Either title is teasingly evocative; it is nevertheless curious that Magritte felt the need to change it. The initial title Le grand monde does indeed suggest a none-too-subtle interpretation of the imagery. This scenario is surrealistically Freudian; the lit and smoking cigar is aroused, libidinous male sexuality, but still confined within its wooden box. The soft sunlit flesh that comprises one side of the female torso is the object of this male desire, which has been thwarted by the hard, impenetrable wooden half that she has presented to such advances. In Magritte’s earlier use of a faux-bois surface for a woman’s body, the wood grain suggests animal fur, implying as well on her part an excited state of female sexuality. The poor fellow, this cigar!–what is he to make of all this, what is he to do when confronted with such baffling and insurmountable obstacles to his amorous designs?
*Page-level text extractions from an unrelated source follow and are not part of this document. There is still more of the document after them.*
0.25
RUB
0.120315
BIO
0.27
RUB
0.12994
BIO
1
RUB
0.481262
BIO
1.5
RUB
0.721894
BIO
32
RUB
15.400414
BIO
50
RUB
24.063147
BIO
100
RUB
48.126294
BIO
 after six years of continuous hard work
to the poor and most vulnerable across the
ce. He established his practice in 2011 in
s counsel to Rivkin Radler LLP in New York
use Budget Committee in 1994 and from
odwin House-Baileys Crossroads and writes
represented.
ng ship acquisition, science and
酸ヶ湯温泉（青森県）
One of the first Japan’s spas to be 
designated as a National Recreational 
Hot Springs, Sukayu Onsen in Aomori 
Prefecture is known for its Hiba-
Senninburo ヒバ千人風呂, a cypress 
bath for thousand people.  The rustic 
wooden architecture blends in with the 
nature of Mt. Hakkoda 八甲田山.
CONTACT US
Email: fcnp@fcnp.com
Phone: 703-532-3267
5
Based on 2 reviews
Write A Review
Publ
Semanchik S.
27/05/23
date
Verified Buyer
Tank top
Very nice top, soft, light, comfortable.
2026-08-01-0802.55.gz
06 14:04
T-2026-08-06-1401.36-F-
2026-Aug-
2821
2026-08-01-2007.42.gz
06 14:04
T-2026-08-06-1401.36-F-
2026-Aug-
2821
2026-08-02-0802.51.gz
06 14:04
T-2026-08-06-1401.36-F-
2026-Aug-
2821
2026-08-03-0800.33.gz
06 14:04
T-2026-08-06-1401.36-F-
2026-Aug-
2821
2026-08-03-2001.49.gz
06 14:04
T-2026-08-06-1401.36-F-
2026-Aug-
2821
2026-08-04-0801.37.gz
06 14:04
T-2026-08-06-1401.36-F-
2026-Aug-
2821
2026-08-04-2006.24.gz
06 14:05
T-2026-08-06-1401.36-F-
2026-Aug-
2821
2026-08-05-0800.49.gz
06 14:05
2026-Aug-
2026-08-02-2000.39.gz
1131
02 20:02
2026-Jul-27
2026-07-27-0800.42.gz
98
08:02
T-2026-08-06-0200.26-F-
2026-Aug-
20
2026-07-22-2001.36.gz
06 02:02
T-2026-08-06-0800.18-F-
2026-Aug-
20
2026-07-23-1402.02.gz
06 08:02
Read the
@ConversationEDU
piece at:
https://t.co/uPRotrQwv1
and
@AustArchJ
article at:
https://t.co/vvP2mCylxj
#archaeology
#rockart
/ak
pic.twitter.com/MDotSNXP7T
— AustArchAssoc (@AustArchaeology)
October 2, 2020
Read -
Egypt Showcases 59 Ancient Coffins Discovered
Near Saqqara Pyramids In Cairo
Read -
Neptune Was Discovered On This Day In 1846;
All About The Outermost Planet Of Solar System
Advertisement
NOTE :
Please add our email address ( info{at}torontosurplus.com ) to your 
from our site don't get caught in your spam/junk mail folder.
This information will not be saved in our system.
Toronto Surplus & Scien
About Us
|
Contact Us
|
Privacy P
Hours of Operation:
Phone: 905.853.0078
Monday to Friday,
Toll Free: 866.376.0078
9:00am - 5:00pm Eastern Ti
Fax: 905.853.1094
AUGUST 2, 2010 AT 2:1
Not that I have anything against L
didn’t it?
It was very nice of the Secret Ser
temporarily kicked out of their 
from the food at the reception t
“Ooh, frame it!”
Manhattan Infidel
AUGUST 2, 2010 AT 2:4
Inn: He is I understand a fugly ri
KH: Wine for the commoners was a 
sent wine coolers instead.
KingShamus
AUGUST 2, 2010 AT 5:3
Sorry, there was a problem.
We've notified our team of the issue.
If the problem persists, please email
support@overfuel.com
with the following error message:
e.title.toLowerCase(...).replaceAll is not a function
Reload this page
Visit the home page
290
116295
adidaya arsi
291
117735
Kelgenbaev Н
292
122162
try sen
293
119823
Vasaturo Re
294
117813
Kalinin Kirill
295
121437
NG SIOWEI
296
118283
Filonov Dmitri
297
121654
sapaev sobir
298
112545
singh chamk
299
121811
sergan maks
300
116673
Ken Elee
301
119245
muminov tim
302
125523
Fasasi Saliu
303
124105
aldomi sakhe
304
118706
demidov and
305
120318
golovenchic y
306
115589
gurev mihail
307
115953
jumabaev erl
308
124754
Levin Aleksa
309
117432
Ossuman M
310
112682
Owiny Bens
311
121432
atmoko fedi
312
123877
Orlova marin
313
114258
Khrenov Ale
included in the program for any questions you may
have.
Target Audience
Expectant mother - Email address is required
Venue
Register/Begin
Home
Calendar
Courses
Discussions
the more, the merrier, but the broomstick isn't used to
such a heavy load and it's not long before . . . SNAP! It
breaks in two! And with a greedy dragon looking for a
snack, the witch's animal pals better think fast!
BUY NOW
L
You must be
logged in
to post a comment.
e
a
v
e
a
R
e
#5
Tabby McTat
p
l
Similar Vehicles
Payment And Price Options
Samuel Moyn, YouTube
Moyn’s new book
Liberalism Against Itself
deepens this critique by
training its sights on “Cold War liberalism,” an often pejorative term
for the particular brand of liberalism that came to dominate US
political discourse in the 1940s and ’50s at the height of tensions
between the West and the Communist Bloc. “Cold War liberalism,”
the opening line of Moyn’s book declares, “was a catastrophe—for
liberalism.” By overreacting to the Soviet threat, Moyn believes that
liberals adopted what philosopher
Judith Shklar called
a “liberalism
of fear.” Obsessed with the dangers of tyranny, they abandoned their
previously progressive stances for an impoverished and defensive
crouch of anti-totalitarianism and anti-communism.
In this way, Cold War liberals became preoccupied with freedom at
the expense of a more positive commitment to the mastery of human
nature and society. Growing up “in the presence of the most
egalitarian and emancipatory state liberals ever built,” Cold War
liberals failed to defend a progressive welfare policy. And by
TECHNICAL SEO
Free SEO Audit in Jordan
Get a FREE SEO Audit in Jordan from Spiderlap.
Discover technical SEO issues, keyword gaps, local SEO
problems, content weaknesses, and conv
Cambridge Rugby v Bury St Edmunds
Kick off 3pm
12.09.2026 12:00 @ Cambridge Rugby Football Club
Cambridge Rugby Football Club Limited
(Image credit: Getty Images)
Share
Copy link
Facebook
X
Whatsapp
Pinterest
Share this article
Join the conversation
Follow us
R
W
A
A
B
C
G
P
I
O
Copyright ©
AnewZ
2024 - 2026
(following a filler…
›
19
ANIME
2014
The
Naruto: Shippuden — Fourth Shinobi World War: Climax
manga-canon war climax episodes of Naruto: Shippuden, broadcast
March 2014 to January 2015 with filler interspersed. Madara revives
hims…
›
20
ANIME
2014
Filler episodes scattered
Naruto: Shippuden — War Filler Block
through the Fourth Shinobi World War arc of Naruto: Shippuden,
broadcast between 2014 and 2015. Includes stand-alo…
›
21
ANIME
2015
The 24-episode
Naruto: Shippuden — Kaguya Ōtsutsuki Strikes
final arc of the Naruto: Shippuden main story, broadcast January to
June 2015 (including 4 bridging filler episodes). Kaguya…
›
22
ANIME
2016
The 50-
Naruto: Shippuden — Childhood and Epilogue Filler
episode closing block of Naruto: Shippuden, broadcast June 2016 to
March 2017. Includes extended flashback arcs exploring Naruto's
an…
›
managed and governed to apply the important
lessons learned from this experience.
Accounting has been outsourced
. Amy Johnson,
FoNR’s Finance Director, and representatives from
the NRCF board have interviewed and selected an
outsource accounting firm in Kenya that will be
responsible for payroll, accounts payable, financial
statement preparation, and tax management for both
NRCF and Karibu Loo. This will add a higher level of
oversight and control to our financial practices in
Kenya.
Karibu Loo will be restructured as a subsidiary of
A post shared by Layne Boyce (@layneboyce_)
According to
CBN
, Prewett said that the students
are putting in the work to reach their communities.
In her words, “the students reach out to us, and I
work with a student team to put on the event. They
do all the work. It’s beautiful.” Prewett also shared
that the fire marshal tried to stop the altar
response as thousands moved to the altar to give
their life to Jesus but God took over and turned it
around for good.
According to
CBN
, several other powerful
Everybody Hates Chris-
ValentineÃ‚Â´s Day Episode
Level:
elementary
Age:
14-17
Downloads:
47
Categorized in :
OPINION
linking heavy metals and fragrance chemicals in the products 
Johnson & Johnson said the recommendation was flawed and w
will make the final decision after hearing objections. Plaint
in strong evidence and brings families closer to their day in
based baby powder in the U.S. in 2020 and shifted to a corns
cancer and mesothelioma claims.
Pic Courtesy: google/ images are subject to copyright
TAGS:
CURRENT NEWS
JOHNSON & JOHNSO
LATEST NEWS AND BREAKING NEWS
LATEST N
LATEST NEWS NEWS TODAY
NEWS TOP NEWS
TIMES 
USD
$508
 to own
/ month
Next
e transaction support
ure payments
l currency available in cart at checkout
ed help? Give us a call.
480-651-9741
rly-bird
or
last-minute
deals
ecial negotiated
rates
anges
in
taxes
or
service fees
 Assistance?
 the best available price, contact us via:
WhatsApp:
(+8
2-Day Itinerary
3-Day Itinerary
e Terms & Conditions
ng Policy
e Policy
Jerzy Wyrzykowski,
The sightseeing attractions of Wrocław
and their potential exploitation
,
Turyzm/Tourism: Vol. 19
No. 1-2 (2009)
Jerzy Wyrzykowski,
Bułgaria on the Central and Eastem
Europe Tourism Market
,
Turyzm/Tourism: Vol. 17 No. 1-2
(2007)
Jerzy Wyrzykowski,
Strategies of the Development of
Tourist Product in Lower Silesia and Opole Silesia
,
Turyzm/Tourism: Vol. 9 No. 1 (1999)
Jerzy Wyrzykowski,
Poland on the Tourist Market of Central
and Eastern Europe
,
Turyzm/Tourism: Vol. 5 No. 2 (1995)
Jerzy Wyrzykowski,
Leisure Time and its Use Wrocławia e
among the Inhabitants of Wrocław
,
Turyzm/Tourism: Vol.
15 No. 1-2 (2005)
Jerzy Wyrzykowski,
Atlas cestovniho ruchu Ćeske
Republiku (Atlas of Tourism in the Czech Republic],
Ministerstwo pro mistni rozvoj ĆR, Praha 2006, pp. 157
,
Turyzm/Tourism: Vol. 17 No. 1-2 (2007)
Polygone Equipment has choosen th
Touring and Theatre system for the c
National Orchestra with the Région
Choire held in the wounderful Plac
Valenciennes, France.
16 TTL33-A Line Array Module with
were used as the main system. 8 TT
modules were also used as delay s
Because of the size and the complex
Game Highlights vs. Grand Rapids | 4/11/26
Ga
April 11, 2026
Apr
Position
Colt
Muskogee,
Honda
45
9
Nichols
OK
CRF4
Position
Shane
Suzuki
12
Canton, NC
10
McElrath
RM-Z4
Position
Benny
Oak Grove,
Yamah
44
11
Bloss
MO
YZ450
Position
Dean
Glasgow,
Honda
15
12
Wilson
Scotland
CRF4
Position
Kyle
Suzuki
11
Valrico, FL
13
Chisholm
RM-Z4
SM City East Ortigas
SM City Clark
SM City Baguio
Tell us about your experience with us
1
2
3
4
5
The revised title is also telling, and in a more general way. La grande marée, “The Spring Tide,” clearly alludes to the incoming, cresting oceanic wave, which–in a typically Magrittian reversal–places the flood-tide of the sea above, the billowing clouds of the sky below. As Magritte related in his Titres, the onrush of these ambiguously related, even contradictory objects, is the larger story–the “poetic effect”–he aimed to express in this gouache, in keeping with the method he typically practiced in his combination of images, as he outlined in his 1938 lecture La ligne de vie. “The basic device was the placing of objects out of context,” Magritte explained. “The objects chosen had to be of the most everyday kind so as to give the maximum effect of displacement... Such in general were the means devised to force objects of the ordinary to become sensational, and so establish a profound link between consciousness and the external world... This is how we see the world, we see it outside ourselves and yet the only representation we have of it is inside us” (trans. D. Sylvester, in cat. rais., op. cit., 1997, vol. 5, pp. 20 and 21).